Many in the game – or at Super League level, at least – will tell you that it’s a perfect solution, that it allows all players to play at the best possible level every week. And they believe it, too.

But take a step back, survey the bigger picture and the whole integrity of the sport is being compromised.

The finer details are yet to be rubber-stamped, but what is to stop a player featuring for every team in a division in one season? What is to stop them playing for one team one week and against that team the next? What is to stop a club sending players on loan to bolster another team the week they’re playing that club’s title or relegation rival?

It is also to be determined how many loan players will be allowed in one team.

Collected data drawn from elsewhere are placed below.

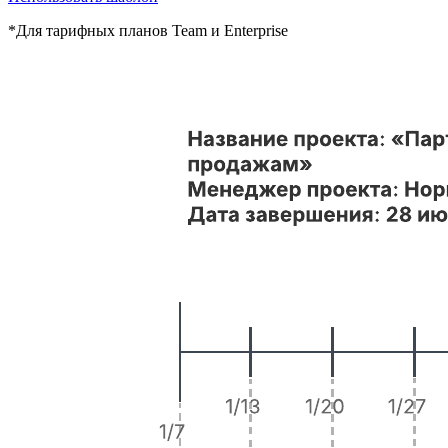
*Для тарифных планов Team и Enterprise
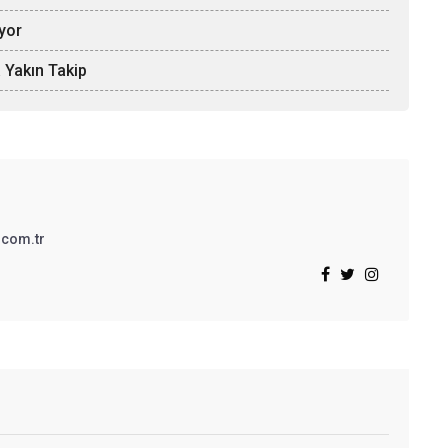
iyor
 Yakın Takip
.com.tr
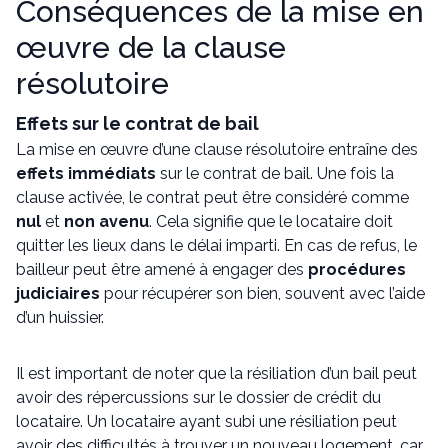
Conséquences de la mise en
œuvre de la clause
résolutoire
Effets sur le contrat de bail
La mise en œuvre d’une clause résolutoire entraîne des
effets immédiats
sur le contrat de bail. Une fois la
clause activée, le contrat peut être considéré comme
nul
et
non avenu
. Cela signifie que le locataire doit
quitter les lieux dans le délai imparti. En cas de refus, le
bailleur peut être amené à engager des
procédures
judiciaires
pour récupérer son bien, souvent avec l’aide
d’un huissier.
Il est important de noter que la résiliation d’un bail peut
avoir des répercussions sur le dossier de crédit du
locataire. Un locataire ayant subi une résiliation peut
avoir des difficultés à trouver un nouveau logement, car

The current limit is five, or six if at least one is signed on a season-long basis. That’s already a third of a team and if it changes under the new system, it will only be increased.

Most supporters want to watch their own players each week, not a bunch of strangers dropped in at the last minute, playing one game and then never being seen there again. They certainly don’t want to see the opposition suddenly strengthened, for this game only, by a host of full-time athletes.

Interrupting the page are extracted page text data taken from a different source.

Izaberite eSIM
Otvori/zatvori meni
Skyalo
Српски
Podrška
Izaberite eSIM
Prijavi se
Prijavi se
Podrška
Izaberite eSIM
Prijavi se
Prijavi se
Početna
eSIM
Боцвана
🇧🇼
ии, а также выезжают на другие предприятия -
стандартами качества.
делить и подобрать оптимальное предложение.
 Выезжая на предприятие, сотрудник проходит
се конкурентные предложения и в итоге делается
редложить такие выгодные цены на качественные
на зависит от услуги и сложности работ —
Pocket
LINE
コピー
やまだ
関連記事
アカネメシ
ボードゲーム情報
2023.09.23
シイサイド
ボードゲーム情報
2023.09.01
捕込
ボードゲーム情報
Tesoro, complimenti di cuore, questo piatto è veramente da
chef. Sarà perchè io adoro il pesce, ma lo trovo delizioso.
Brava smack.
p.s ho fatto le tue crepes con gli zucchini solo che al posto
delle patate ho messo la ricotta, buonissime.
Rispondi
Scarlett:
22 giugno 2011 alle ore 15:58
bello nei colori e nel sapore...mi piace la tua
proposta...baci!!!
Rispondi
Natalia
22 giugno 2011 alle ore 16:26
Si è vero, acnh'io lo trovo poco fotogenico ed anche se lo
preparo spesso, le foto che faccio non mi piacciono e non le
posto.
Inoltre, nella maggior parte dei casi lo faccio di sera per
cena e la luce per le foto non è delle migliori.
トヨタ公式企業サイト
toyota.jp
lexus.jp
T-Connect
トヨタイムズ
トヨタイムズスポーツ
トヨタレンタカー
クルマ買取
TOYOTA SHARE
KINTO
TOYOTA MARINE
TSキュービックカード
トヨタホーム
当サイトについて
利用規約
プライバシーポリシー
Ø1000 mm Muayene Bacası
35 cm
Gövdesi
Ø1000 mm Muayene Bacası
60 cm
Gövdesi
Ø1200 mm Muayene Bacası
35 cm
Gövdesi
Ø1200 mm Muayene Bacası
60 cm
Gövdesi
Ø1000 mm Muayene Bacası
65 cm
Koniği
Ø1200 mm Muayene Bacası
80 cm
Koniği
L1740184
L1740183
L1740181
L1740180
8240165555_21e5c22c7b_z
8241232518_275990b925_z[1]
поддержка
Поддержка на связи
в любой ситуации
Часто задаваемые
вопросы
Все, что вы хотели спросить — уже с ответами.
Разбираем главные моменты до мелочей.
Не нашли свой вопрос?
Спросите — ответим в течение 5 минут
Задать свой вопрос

And what good does it do those players? Maybe it’s ‘character-building’, but a one-week loan will not improve any youngster’s skills or confidence. A loan move can be hugely beneficial, but only over a period of time, working consistently with the coaches and their team-mates.

So of course a loan system is required, but it must be robust. One-week loans will instead provide a ‘Wild West’ of free movement, rendering contracts as meaningless and distorting competitions.

Look across the game on any given weekend at the moment and you will see a swathe of Super League players in the Championship, a bunch of Championship players in League One, and a good number of League One players playing via dual-registration in the National Conference League.

Meanwhile the reserves competition has been undermined to the point of irrelevance – don’t be surprised if this loan change proves to be the final nail in that coffin.

Sometimes, the best solutions are the simplest. Let’s have players playing for the clubs they are contracted to. If a Super League player is ready for the top flight, they can play in the reserves until called upon. If they’re not ready, they can join another club on loan for a fixed period of time (with a minimum of, at the very least, one month).

It would be best for players, best for clubs, best for fans and best for competition integrity.

The bigger picture

FAR more headlines over the past week have been generated by another significant change in the offing for next season – the increase in the overseas quota.

Clubs are to sign off on a rise in the number of non-federation trained players permitted in a squad from seven to ten.

The arguments for and against are fairly well rehearsed. More overseas players means a better product, or more overseas players means fewer opportunities for homegrown talent.

On the former, we seem to be reaching something of a saturation point. While Super League expansion is very much on the table, and a potential driving force in the move, so two new clubs will enter the NRL imminently. Wherever the extra players come from, the overall quality will not increase.

The latter is a real concern, certainly in a twelve-team competition. The end result will be more British players pushed down the ladder, facilitated by the aforementioned loan system.

Put these changes together and it’s potentially a grim picture.